Dovecote, Killarney, Co. Kilkenny
Co. Kilkenny |
Estate Features
A small circular stone building stands just west of the entrance piers to a house that no longer exists, its corbelled roof intact and its original purpose long since abandoned.
It is a dovecote, a structure built to house pigeons kept for their meat and eggs, and it survives in remarkably good condition in County Kilkenny while the grand residence it once served has entirely vanished. What makes it stranger still is the second life it seems to have been given: at some point after the pigeons were gone, the nesting boxes were removed, the hole at the apex of the roof was sealed, and the building was apparently repurposed as a folly or teahouse.
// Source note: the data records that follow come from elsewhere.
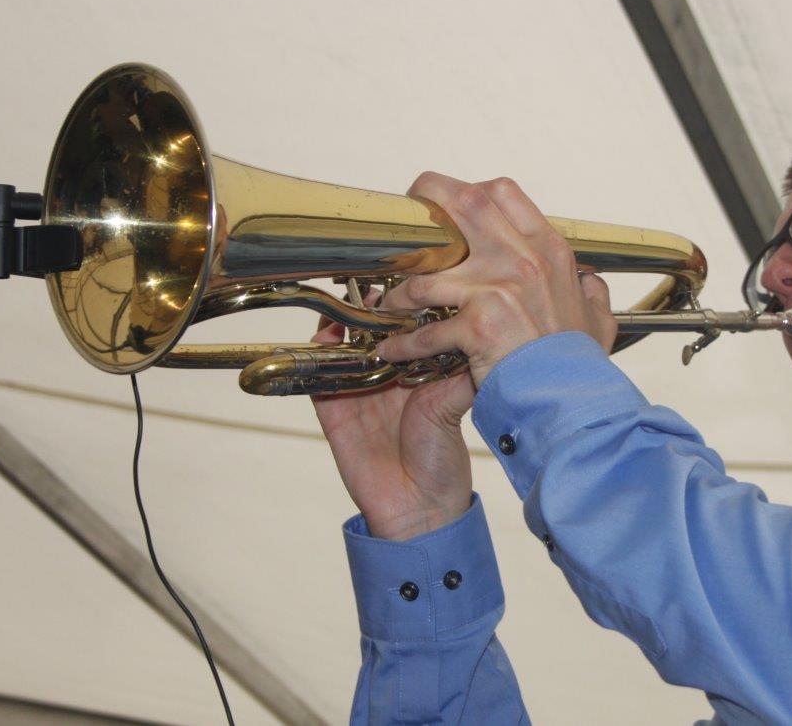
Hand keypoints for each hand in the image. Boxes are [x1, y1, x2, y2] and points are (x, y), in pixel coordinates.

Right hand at [311, 286, 474, 541]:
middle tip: (374, 286)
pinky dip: (317, 354)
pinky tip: (326, 337)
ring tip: (349, 304)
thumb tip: (475, 333)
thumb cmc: (442, 463)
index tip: (407, 281)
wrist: (419, 510)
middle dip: (371, 307)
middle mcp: (387, 377)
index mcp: (418, 373)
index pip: (408, 329)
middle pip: (371, 332)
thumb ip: (460, 372)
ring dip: (342, 324)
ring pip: (342, 347)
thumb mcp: (456, 407)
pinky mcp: (333, 411)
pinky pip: (316, 377)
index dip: (405, 306)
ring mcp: (357, 392)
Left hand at [374, 173, 617, 386]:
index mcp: (548, 250)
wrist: (575, 401)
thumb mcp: (597, 320)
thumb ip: (591, 295)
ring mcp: (499, 288)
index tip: (446, 208)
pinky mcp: (479, 324)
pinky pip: (426, 329)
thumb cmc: (581, 365)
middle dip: (424, 202)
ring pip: (428, 270)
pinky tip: (393, 350)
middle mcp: (523, 259)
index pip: (501, 192)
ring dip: (401, 288)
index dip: (466, 192)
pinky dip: (404, 342)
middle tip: (404, 223)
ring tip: (390, 304)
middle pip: (462, 202)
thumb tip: (590, 283)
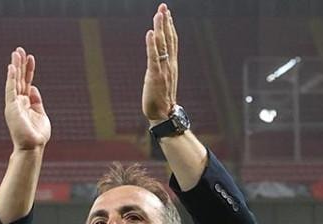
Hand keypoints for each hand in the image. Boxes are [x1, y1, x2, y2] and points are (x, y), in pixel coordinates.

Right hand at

The house this dovecote served, Killarney House, probably dated from the mid to late seventeenth century. The land came into the possession of a Cromwellian soldier named Robert Myhill following the confiscations of 1650, when Killarney, together with Rathduff and parts of Ballylinch and Legan, was granted to him as part of the redistribution of Irish estates under the Cromwellian settlement. His descendant, another Robert Myhill, was still living at Killarney House during the first half of the eighteenth century. At some point after that the house fell into disrepair and was eventually demolished; by the time the first Ordnance Survey six-inch map was published in 1839, it was already gone. The dovecote, however, was recorded on that same map as a circular structure tucked behind a small rectangular building, probably a gatehouse. The wide avenue, around thirty metres across, that once approached the house still exists, though only a narrow strip on its eastern side continues in use.
The dovecote itself is a compact structure, just 3.35 metres in diameter, built with straight walls rising to between 1.5 and 1.8 metres before transitioning into corbelling, a technique in which courses of stone are laid so that each projects slightly inward over the one below, gradually closing the roof without the need for a keystone or timber frame. A string course, a horizontal projecting band of masonry, marks the point where the corbelling begins. The total height reaches around 4.5 metres. The walls average 0.6 metres in thickness, incorporate some brick, and are heavily coated in mortar on the exterior. Inside, plaster survives up to the level of the string course. Both the corbelling and the general fabric of the structure were described as being in perfect condition.